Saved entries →
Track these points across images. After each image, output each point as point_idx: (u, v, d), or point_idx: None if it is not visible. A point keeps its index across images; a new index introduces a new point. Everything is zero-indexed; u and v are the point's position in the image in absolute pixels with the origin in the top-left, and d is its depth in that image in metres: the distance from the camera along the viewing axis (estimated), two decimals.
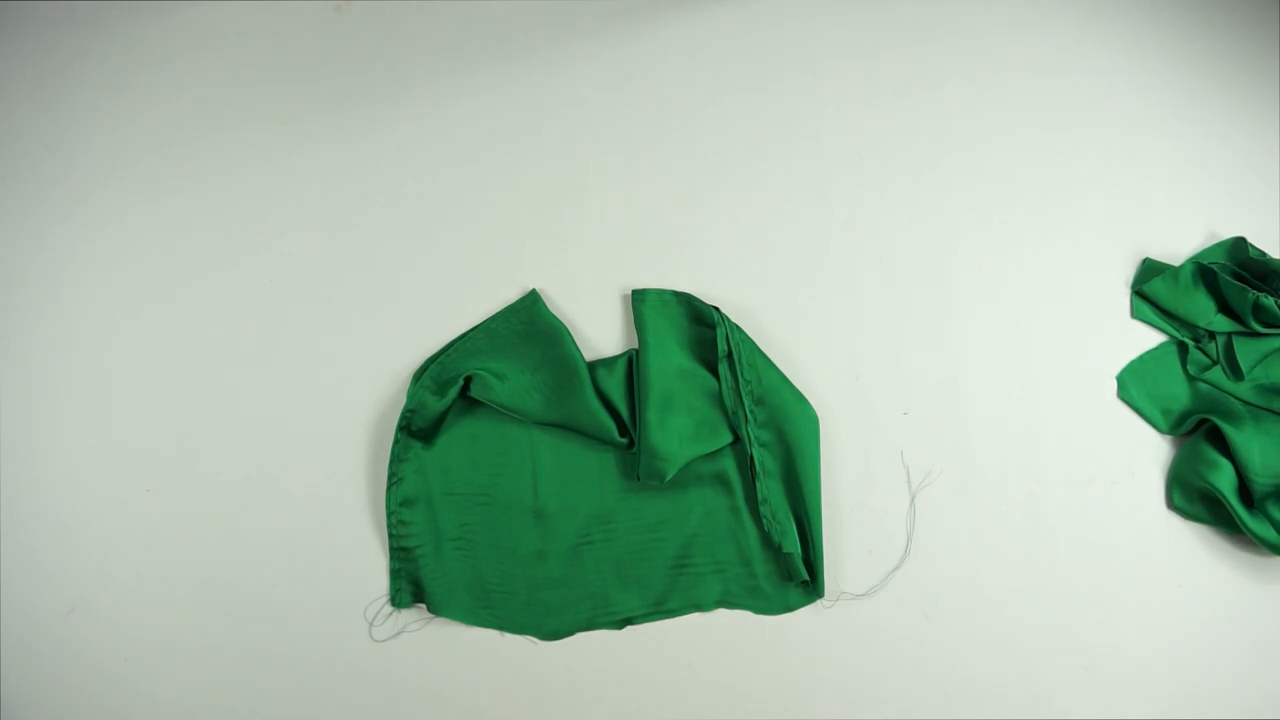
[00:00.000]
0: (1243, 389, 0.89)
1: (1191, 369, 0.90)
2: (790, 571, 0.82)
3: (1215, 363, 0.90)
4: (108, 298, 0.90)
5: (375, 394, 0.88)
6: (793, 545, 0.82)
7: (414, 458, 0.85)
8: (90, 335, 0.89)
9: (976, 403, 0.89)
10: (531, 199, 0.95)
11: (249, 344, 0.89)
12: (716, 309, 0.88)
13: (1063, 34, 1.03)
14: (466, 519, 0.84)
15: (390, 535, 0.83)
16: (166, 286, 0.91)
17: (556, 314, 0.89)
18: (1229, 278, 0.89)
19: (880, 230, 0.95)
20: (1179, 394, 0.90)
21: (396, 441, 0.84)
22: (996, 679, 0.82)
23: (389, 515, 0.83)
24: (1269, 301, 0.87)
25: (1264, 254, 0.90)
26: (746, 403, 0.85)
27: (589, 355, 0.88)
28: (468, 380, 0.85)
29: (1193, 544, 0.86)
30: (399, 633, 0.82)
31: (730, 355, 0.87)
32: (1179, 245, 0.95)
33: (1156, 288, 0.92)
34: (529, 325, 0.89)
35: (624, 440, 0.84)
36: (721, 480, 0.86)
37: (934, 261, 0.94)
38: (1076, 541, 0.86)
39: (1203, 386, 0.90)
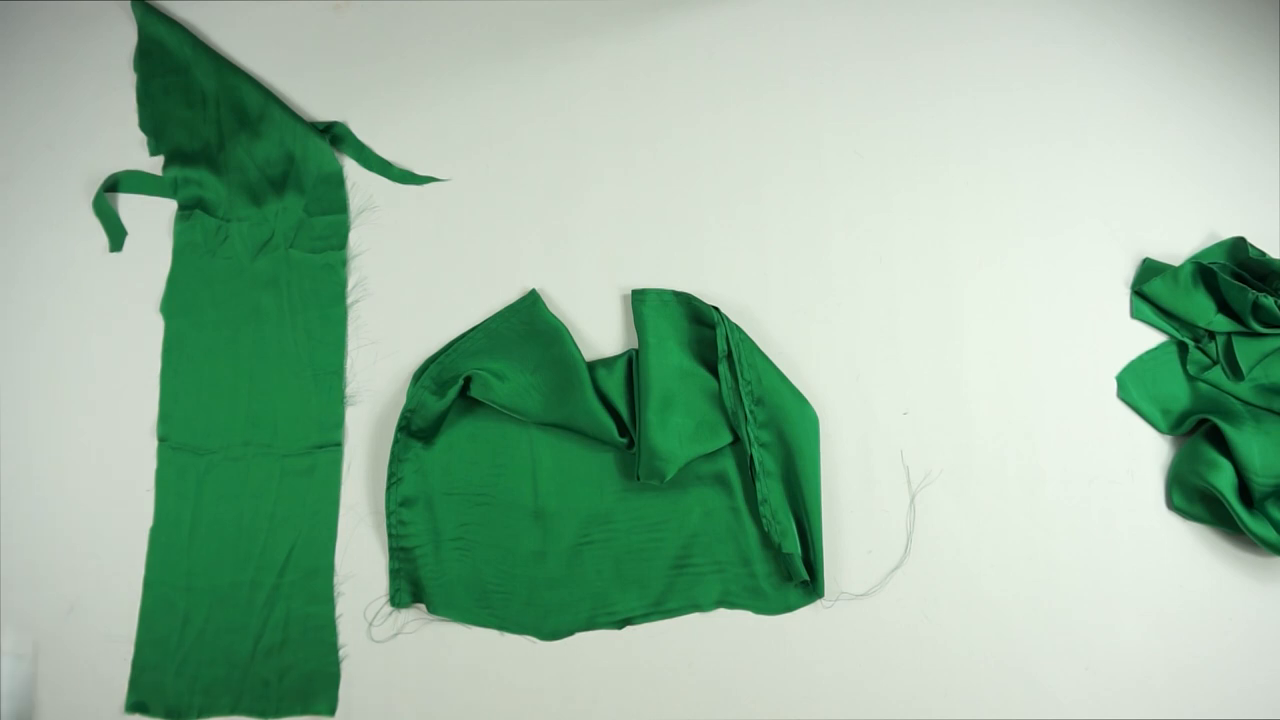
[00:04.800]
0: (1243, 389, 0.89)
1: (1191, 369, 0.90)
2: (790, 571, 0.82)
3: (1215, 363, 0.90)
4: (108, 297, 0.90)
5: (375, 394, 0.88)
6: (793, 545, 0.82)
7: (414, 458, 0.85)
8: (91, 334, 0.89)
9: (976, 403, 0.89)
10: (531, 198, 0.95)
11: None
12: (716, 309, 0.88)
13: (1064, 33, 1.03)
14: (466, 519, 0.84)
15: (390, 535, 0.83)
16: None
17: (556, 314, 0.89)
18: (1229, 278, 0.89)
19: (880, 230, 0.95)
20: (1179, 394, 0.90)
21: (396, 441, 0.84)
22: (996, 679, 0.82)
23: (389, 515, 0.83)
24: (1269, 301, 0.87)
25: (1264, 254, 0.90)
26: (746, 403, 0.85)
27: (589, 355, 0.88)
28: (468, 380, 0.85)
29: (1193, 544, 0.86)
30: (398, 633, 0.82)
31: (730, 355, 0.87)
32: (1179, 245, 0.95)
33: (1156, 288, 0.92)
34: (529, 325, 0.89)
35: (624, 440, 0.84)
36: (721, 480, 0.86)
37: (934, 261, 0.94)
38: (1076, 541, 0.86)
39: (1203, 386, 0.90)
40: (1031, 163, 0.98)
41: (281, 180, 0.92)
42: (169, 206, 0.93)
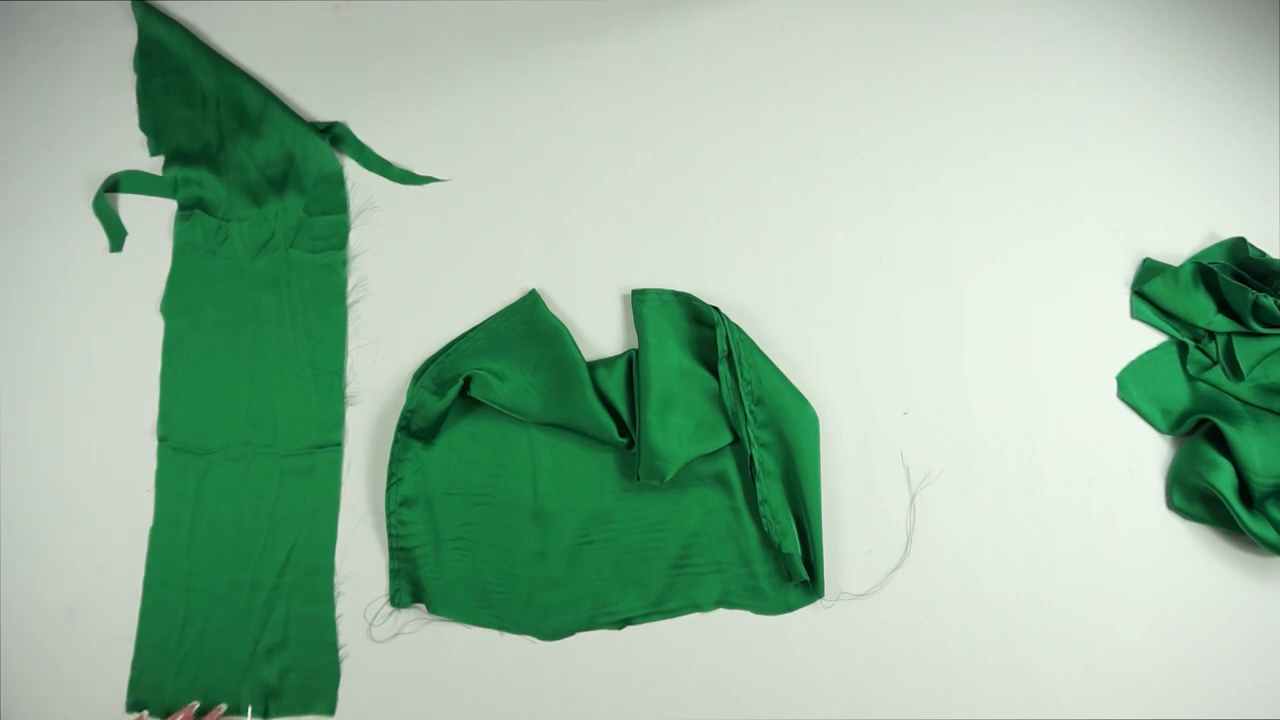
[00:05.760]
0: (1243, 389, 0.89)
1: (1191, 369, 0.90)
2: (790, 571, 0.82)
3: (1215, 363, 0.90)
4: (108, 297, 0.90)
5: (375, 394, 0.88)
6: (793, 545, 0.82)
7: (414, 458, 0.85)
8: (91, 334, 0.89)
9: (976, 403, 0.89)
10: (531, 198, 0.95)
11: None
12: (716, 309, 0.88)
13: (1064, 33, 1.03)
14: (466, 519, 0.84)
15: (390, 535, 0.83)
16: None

ACTIVITY → In the copy, leave out the pictures and restate the records exactly.

ANSWER SPACE →
Track these points across images. After each image, output each point as point_idx: (u, v, d), or point_idx: None if it is not visible. A point keeps its index across images; a new index introduces a new point. Everything is zero-indexed; u and v are the point's position in the image in absolute pixels with the origin in the top-left, and d is its depth in that image in metres: the distance from the camera along the viewing axis (estimated), two decimals.
[00:00.000]
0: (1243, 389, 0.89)
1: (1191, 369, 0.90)
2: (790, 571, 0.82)
3: (1215, 363, 0.90)
4: (108, 298, 0.90)
5: (375, 394, 0.88)
6: (793, 545, 0.82)
7: (414, 458, 0.85)
8: (90, 335, 0.89)
9: (976, 403, 0.89)
10: (531, 199, 0.95)
11: (249, 344, 0.89)
12: (716, 309, 0.88)
13: (1063, 34, 1.03)
14: (466, 519, 0.84)
15: (390, 535, 0.83)
16: (166, 286, 0.91)
17: (556, 314, 0.89)
18: (1229, 278, 0.89)
19: (880, 230, 0.95)
20: (1179, 394, 0.90)
21: (396, 441, 0.84)
22: (996, 679, 0.82)
23: (389, 515, 0.83)
24: (1269, 301, 0.87)
25: (1264, 254, 0.90)
26: (746, 403, 0.85)
27: (589, 355, 0.88)
28: (468, 380, 0.85)
29: (1193, 544, 0.86)
30: (399, 633, 0.82)
31: (730, 355, 0.87)
32: (1179, 245, 0.95)
33: (1156, 288, 0.92)
34: (529, 325, 0.89)
35: (624, 440, 0.84)
36: (721, 480, 0.86)
37: (934, 261, 0.94)
38: (1076, 541, 0.86)
39: (1203, 386, 0.90)
[00:04.800]
0: (1243, 389, 0.89)
1: (1191, 369, 0.90)
2: (790, 571, 0.82)
3: (1215, 363, 0.90)
4: (108, 297, 0.90)
5: (375, 394, 0.88)
6: (793, 545, 0.82)
7: (414, 458, 0.85)
8: (91, 334, 0.89)
9: (976, 403, 0.89)
10: (531, 198, 0.95)
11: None
12: (716, 309, 0.88)
13: (1064, 33, 1.03)
14: (466, 519, 0.84)
15: (390, 535, 0.83)
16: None
17: (556, 314, 0.89)
18: (1229, 278, 0.89)
19: (880, 230, 0.95)
20: (1179, 394, 0.90)
21: (396, 441, 0.84)
22: (996, 679, 0.82)
23: (389, 515, 0.83)
24: (1269, 301, 0.87)
25: (1264, 254, 0.90)
26: (746, 403, 0.85)
27: (589, 355, 0.88)
28: (468, 380, 0.85)
29: (1193, 544, 0.86)
30: (398, 633, 0.82)
31: (730, 355, 0.87)
32: (1179, 245, 0.95)
33: (1156, 288, 0.92)
34: (529, 325, 0.89)
35: (624, 440, 0.84)
36: (721, 480, 0.86)
37: (934, 261, 0.94)
38: (1076, 541, 0.86)
39: (1203, 386, 0.90)
40: (1031, 163, 0.98)
41: (281, 180, 0.92)
42: (169, 206, 0.93)
[00:05.760]
0: (1243, 389, 0.89)
1: (1191, 369, 0.90)
2: (790, 571, 0.82)
3: (1215, 363, 0.90)
4: (108, 297, 0.90)
5: (375, 394, 0.88)
6: (793, 545, 0.82)
7: (414, 458, 0.85)
8: (91, 334, 0.89)
9: (976, 403, 0.89)
10: (531, 198, 0.95)
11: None
12: (716, 309, 0.88)
13: (1064, 33, 1.03)
14: (466, 519, 0.84)
15: (390, 535, 0.83)
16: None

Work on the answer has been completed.